The principle often results in regulative moral prohibitions adding to the ‘precautionary’ principle. At the same time, the principle initiates many actions extending beyond the ‘here and now’ ethics but having an ethical justification while mentioning welfare of a human being in the future. However, everyone of us has moral obligations and responsibility to people we contact and interact with; we expect the same from those around us because of our idea of a moral obligation. This is how the golden rule of ethics is applied in its primitive sense. It is not applicable to the future generations due to the lack of reciprocity. In case of an immoral deed, a person waits for conviction or at least pretension on the part of the recipient of these actions. The ‘non-existing’ future can’t lay any claims, because it has no rights at this very moment. In this regard, the following questions arise: ‘What has the future done for me? Does it observe my rights?’ [7].
It is obvious that ethics is about reciprocity. It is manifested through the social ‘human-human’ relations, that’s why the ‘human being-future human being’ linking goes beyond the range. There are cases when ethical activities are a priori unresponsive, for instance, ethics of care towards own children. Such ethical features as unselfishness and altruism are always manifested in this case and the principle of responsibility to future generations acquires the status of ‘obligation to the offspring’.

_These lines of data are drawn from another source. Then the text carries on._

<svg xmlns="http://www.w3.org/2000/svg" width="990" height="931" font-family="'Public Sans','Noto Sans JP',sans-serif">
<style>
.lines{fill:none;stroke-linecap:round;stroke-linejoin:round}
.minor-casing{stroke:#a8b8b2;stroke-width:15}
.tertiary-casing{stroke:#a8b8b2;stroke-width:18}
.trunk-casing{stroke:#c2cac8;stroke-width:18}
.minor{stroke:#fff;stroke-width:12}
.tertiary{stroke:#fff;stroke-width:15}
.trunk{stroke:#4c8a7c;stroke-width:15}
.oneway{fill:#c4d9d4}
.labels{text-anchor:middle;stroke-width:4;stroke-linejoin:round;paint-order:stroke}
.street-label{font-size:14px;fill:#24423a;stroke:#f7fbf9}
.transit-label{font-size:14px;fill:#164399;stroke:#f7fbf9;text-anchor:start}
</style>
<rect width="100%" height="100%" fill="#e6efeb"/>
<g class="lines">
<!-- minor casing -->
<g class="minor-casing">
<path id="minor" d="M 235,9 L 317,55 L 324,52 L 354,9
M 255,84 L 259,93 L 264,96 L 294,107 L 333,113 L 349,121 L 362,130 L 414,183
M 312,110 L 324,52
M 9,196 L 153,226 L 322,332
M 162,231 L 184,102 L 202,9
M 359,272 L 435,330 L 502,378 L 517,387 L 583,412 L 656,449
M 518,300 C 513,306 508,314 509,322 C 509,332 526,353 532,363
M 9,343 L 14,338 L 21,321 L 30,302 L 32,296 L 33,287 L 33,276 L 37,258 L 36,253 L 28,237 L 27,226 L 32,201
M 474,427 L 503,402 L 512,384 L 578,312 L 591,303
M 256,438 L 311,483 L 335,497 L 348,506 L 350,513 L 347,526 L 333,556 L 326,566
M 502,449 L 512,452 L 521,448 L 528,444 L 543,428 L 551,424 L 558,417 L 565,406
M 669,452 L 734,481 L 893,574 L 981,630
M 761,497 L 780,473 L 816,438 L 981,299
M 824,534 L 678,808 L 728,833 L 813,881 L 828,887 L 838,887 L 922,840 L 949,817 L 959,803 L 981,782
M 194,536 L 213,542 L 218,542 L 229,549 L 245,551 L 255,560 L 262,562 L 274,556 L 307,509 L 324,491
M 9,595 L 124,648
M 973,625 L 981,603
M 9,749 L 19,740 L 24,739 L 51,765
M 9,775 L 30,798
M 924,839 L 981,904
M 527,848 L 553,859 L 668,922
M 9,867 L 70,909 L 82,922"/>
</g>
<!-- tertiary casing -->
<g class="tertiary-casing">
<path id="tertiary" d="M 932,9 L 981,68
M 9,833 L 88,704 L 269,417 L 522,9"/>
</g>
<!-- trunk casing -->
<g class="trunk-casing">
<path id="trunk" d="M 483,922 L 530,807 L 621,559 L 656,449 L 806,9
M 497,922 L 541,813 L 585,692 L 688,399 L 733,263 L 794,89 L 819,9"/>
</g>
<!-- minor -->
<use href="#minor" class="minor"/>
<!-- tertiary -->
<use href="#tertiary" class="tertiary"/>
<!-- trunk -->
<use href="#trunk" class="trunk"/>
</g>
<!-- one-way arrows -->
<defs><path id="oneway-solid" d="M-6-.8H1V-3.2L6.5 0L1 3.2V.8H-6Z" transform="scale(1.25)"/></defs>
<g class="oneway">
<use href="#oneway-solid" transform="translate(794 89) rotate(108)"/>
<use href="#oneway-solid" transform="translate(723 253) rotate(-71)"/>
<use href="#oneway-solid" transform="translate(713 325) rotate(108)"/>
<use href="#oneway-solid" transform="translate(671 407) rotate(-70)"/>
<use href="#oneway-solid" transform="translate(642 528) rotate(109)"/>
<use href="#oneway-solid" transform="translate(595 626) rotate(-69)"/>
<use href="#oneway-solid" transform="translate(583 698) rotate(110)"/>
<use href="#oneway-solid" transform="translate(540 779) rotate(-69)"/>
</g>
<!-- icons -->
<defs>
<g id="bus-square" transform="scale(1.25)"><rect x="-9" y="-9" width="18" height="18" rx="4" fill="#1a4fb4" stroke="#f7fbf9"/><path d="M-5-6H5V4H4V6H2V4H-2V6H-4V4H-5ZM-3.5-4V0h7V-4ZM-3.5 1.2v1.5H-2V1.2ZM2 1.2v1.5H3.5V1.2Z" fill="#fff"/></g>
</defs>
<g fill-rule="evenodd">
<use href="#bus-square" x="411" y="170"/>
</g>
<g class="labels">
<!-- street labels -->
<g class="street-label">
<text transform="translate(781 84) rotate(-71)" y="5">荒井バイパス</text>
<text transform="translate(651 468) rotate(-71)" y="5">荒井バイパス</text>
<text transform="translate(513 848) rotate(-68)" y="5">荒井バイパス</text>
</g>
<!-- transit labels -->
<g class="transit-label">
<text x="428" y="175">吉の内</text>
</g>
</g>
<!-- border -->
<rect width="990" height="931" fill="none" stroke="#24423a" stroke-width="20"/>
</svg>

Nevertheless, the question remains open: human genome editing can’t be introduced without clinical trials. It is not safe today. The way out is a trial with voluntary participation by people with untreatable diagnosis. The thesis is immoral as it is, because in accordance with the Additional protocol, human benefit from conducted trials and experiments should significantly outweigh the risks and negative effects. Does it mean that the destiny of a patient with terminal illness is predetermined? How can the patient accept and morally agree with the prohibition of clinical trials based on responsibility to the future on a rational basis, if his life is determined here and now, this being the only chance? On the other hand, taking into account the lack of the ‘right to suicide’ in a human being, the lottery is far from being immoral, as a number of oncological patients and patients with inherited diseases is exponentially increasing. That is why in case with the person of the future, the immoralism can be substantiated from an ethical point of view. In fact, the ‘moral luck’ is always associated with an ‘ethical risk’: absolute moral prohibitions of deontology do not operate on the constant basis when it is about the life of an individual. So, in this case those who take a decision about the use of genome editing should refer to the utilitarian and pragmatic practice.